### TRY IT
Please return all lines of the data below containing the string "APERTURE".

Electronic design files
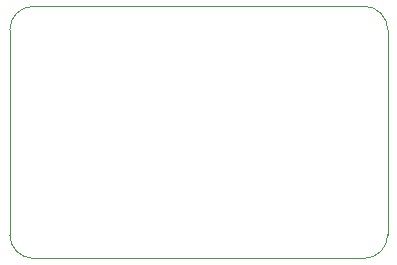
<source format=gm1>
%TF.GenerationSoftware,KiCad,Pcbnew,(5.1.9)-1*%
%TF.CreationDate,2022-09-01T14:45:20+02:00*%
%TF.ProjectId,decode,6465636f-6465-42e6-9b69-6361645f7063,rev?*%
%TF.SameCoordinates,Original*%
%TF.FileFunction,Profile,NP*%
%FSLAX46Y46*%
G04 Gerber Fmt 4.6, Leading zero omitted, Abs format (unit mm)*
G04 Created by KiCad (PCBNEW (5.1.9)-1) date 2022-09-01 14:45:20*
%MOMM*%
%LPD*%
G01*
G04 APERTURE LIST*
%TA.AperFunction,Profile*%
%ADD10C,0.050000*%
%TD*%
G04 APERTURE END LIST*
D10*
X186000000Y-72600000D02*
G75*
G02*
X184000000Y-74600000I-2000000J0D01*
G01*
X156000000Y-74600000D02*
G75*
G02*
X154000000Y-72600000I0J2000000D01*
G01*
X184000000Y-74600000D02*
X156000000Y-74600000D01*
X184000000Y-53250000D02*
G75*
G02*
X186000000Y-55250000I0J-2000000D01*
G01*
X154000000Y-55250000D02*
G75*
G02*
X156000000Y-53250000I2000000J0D01*
G01*
X154000000Y-55250000D02*
X154000000Y-72600000D01*
X184000000Y-53250000D02*
X156000000Y-53250000D01*
X186000000Y-55250000D02*
X186000000Y-72600000D01*
M02*

</source>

### RESULT FOR THIS EXERCISE
G04 APERTURE LIST*
G04 APERTURE END LIST*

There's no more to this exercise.